───── PASSAGE TO READ

Mosaic: World News from The Middle East was a daily news program offered by the free American satellite channel, LinkTV. "Mosaic" featured selections from television news programs produced by broadcast outlets throughout the Middle East. The news reports were presented unedited, translated into English when necessary.  The "Mosaic" series was created by Stephen Olsson and Kim Spencer. Its founding producer was Jamal Dajani, a Palestinian American and it was co-produced by David Michaelis, an Israeli Jew. From late 2010 until 2013, the daily "Mosaic" program was co-produced by Lara Bitar and Abdullah Edwan.

Awards
It won a Peabody Award in 2004.

Distribution
Mosaic was broadcast on Link TV, a free informational channel available on DirecTV, Dish Network and some US cable TV systems; and is archived by the Internet Archive, from which it can be viewed.

Sources
Mosaic broadcast news programs from Al Jazeera, Nile TV (Egypt), IRIB 2 (Iran), Al-Alam News Network (Iran), Iraq State Television (defunct since the US war in Iraq. Replaced by Al-Iraqiyah), Israel Broadcasting Authority: Arabic Channel (Israel), Jordan Satellite TV (Jordan), Future TV (Lebanon), National Broadcasting Network Lebanon), 2M-TV (Morocco), Palestinian Satellite Channel (Palestinian territories), Syria Satellite TV (Syria), Yemen State Television (Yemen), Abu Dhabi Television (UAE), Dubai Television (UAE), Arab News Network (Based in London, United Kingdom), Al-Jazeera, Al-Arabiya,  Al-Manar (Hezbollah's TV station. Dropped from Mosaic in 2005.)

──────────

-- REQUIRED TASKS --
1. According to the Mosaic article, in what year did the program win a Peabody Award?
2. Please copy the part of the Mosaic article starting with "Mosaic: World News" and going on through "and Abdullah Edwan.", word for word.
Nothing here depends on the listing.

───── INFORMATION GIVEN

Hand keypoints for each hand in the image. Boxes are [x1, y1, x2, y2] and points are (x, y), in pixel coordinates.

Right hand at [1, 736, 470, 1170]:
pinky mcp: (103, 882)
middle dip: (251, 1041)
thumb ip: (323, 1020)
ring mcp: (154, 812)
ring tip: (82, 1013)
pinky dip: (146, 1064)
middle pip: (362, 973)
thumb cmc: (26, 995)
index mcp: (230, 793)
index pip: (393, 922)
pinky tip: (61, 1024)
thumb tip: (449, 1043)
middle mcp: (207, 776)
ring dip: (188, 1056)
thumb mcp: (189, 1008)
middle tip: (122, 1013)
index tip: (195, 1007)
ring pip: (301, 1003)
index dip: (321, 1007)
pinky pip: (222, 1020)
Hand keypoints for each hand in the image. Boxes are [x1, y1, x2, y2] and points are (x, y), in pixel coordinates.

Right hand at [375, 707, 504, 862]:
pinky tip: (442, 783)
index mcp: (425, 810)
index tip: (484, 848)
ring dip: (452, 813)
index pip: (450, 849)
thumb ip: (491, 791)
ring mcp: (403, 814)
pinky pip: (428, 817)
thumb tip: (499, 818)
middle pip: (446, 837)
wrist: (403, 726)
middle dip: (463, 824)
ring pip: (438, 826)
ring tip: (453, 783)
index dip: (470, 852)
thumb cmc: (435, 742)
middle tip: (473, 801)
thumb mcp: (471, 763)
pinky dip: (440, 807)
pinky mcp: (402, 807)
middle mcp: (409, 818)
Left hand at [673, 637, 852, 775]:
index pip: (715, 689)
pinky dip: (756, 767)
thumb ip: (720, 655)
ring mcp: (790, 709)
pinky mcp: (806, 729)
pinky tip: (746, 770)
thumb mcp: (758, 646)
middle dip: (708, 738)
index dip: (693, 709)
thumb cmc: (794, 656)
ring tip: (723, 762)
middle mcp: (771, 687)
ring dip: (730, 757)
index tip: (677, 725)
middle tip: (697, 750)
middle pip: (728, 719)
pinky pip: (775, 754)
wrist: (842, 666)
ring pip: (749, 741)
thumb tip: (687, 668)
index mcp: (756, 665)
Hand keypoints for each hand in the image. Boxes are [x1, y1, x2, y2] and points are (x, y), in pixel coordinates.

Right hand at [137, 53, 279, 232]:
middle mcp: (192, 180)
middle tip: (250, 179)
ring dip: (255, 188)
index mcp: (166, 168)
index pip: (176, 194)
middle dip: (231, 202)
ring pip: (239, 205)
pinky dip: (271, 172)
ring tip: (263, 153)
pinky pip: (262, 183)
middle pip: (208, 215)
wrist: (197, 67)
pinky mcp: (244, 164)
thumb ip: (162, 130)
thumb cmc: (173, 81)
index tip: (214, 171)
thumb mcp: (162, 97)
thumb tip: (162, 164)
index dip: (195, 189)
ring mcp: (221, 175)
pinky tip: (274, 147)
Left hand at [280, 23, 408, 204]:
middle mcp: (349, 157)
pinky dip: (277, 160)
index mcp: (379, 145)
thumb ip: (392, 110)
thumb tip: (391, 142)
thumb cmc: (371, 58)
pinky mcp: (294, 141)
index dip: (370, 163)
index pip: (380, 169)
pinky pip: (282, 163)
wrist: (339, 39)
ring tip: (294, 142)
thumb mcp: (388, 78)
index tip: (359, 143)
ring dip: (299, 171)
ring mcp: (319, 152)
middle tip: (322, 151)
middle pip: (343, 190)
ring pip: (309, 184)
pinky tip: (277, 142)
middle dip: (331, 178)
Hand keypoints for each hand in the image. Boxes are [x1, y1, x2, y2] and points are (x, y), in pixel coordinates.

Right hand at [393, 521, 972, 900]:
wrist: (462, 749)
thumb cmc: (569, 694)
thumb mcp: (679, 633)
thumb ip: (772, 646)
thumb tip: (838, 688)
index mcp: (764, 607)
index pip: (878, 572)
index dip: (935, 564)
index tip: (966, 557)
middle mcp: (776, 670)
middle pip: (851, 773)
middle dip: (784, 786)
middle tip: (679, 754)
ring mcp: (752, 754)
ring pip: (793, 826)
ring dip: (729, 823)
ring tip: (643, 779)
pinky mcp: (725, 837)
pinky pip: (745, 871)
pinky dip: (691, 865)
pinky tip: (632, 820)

──────────

-- EXERCISE ANSWERS --
1. 2004

2.
Mosaic: World News from The Middle East was a daily news program offered by the free American satellite channel, LinkTV. "Mosaic" featured selections from television news programs produced by broadcast outlets throughout the Middle East. The news reports were presented unedited, translated into English when necessary.  The "Mosaic" series was created by Stephen Olsson and Kim Spencer. Its founding producer was Jamal Dajani, a Palestinian American and it was co-produced by David Michaelis, an Israeli Jew. From late 2010 until 2013, the daily "Mosaic" program was co-produced by Lara Bitar and Abdullah Edwan.